=== To do ===
Extract every line of text from the saved entries below, copying each one without any change, and leave the pictures out of your answer.

*** Opening of Extracted data ***

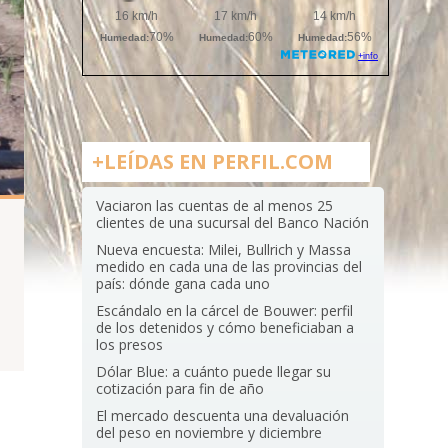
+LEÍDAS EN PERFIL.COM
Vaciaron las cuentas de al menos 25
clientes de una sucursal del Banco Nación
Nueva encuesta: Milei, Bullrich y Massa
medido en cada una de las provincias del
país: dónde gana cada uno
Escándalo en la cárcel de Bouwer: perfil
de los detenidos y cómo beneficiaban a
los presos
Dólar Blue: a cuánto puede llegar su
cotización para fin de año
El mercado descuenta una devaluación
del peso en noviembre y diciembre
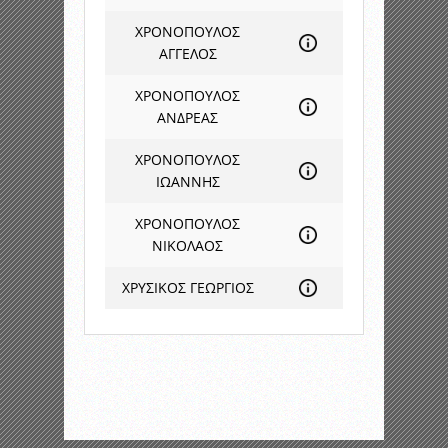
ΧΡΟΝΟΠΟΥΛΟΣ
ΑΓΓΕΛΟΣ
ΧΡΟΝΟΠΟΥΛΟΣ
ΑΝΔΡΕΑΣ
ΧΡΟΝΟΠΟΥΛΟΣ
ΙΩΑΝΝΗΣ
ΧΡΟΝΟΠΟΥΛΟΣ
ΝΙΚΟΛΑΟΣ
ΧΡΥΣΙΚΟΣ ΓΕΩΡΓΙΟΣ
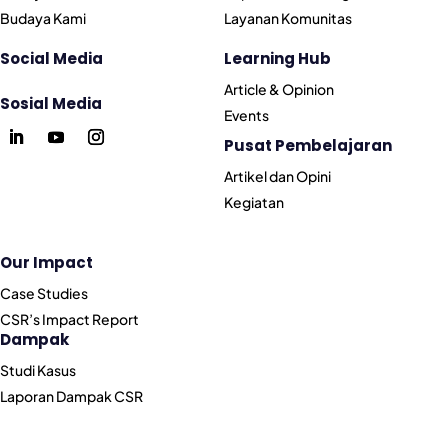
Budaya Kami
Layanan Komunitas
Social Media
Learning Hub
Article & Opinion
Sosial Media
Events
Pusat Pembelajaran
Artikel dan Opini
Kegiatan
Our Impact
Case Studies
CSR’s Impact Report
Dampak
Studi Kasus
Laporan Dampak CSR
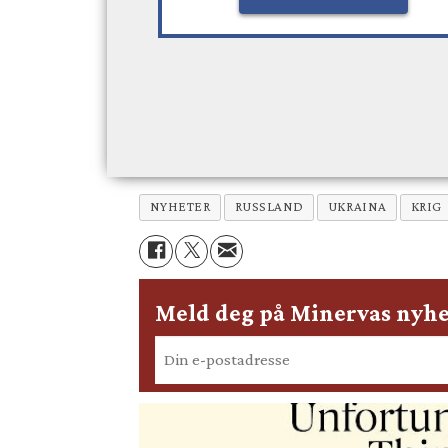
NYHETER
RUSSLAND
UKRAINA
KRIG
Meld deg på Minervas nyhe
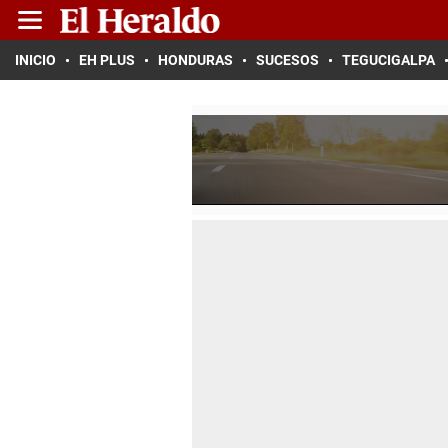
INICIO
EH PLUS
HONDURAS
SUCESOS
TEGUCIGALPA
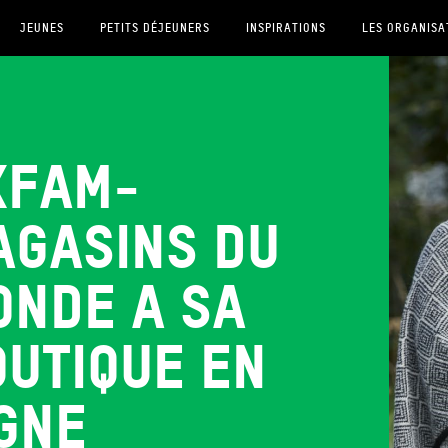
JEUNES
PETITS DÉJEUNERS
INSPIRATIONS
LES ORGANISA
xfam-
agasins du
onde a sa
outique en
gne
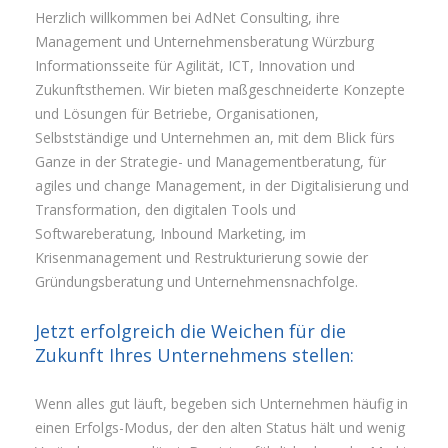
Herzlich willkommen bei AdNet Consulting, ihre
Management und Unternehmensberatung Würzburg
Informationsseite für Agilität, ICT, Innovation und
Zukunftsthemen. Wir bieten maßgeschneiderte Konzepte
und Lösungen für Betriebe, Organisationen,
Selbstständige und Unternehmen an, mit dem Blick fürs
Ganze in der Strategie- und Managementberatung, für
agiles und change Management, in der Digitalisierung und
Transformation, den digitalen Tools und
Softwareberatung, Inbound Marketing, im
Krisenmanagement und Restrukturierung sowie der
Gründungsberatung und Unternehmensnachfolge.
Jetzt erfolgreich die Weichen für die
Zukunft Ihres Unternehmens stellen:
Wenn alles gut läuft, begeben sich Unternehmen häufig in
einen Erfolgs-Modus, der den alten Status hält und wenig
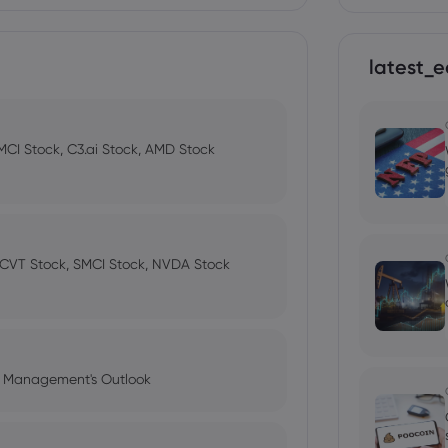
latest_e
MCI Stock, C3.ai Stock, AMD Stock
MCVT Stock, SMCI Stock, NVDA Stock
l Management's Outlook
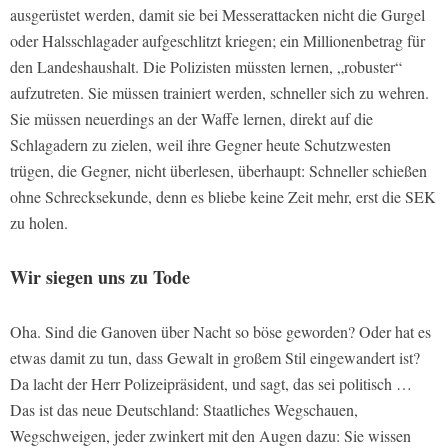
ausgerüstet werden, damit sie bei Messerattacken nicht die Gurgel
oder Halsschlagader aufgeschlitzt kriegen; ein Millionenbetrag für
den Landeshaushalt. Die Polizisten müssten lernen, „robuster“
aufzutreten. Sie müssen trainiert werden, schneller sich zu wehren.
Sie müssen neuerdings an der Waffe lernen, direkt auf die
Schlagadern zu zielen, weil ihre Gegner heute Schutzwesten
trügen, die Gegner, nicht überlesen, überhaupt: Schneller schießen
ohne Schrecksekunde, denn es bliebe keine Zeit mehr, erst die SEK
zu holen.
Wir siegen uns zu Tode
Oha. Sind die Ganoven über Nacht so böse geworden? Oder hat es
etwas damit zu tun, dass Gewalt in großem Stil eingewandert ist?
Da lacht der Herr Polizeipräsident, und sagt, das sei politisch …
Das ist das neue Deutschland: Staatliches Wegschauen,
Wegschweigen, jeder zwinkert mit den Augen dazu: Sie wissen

*** Close of Extracted data ***

=== Answer to this task ===
+LEÍDAS EN PERFIL.COM
Vaciaron las cuentas de al menos 25
clientes de una sucursal del Banco Nación
Nueva encuesta: Milei, Bullrich y Massa
medido en cada una de las provincias del
país: dónde gana cada uno
Escándalo en la cárcel de Bouwer: perfil
de los detenidos y cómo beneficiaban a
los presos
Dólar Blue: a cuánto puede llegar su
cotización para fin de año
El mercado descuenta una devaluación
del peso en noviembre y diciembre
ΧΡΟΝΟΠΟΥΛΟΣ
ΑΓΓΕΛΟΣ
ΧΡΟΝΟΠΟΥΛΟΣ
ΑΝΔΡΕΑΣ
ΧΡΟΝΟΠΟΥΛΟΣ
ΙΩΑΝΝΗΣ
ΧΡΟΝΟΠΟΥΛΟΣ
ΝΙΚΟΛΑΟΣ
ΧΡΥΣΙΚΟΣ ΓΕΩΡΓΙΟΣ
Budaya Kami
Layanan Komunitas
Social Media
Learning Hub
Article & Opinion
Sosial Media
Events
Pusat Pembelajaran
Artikel dan Opini
Kegiatan
Our Impact
Case Studies
CSR’s Impact Report
Dampak
Studi Kasus
Laporan Dampak CSR
NYHETER
RUSSLAND
UKRAINA
KRIG
Meld deg på Minervas nyhe
INICIO
EH PLUS
HONDURAS
SUCESOS
TEGUCIGALPA
JEUNES
PETITS DÉJEUNERS
INSPIRATIONS
LES ORGANISA
xfam-
agasins du
onde a sa
outique en
gne
Herzlich willkommen bei AdNet Consulting, ihre
Management und Unternehmensberatung Würzburg
Informationsseite für Agilität, ICT, Innovation und
Zukunftsthemen. Wir bieten maßgeschneiderte Konzepte
und Lösungen für Betriebe, Organisationen,
Selbstständige und Unternehmen an, mit dem Blick fürs
Ganze in der Strategie- und Managementberatung, für
agiles und change Management, in der Digitalisierung und
Transformation, den digitalen Tools und
Softwareberatung, Inbound Marketing, im
Krisenmanagement und Restrukturierung sowie der
Gründungsberatung und Unternehmensnachfolge.
Jetzt erfolgreich die Weichen für die
Zukunft Ihres Unternehmens stellen:
Wenn alles gut läuft, begeben sich Unternehmen häufig in
einen Erfolgs-Modus, der den alten Status hält und wenig
latest_e
MCI Stock, C3.ai Stock, AMD Stock
MCVT Stock, SMCI Stock, NVDA Stock
l Management's Outlook
ausgerüstet werden, damit sie bei Messerattacken nicht die Gurgel
oder Halsschlagader aufgeschlitzt kriegen; ein Millionenbetrag für
den Landeshaushalt. Die Polizisten müssten lernen, „robuster“
aufzutreten. Sie müssen trainiert werden, schneller sich zu wehren.
Sie müssen neuerdings an der Waffe lernen, direkt auf die
Schlagadern zu zielen, weil ihre Gegner heute Schutzwesten
trügen, die Gegner, nicht überlesen, überhaupt: Schneller schießen
ohne Schrecksekunde, denn es bliebe keine Zeit mehr, erst die SEK
zu holen.
Wir siegen uns zu Tode
Oha. Sind die Ganoven über Nacht so böse geworden? Oder hat es
etwas damit zu tun, dass Gewalt in großem Stil eingewandert ist?
Da lacht der Herr Polizeipräsident, und sagt, das sei politisch …
Das ist das neue Deutschland: Staatliches Wegschauen,
Wegschweigen, jeder zwinkert mit den Augen dazu: Sie wissen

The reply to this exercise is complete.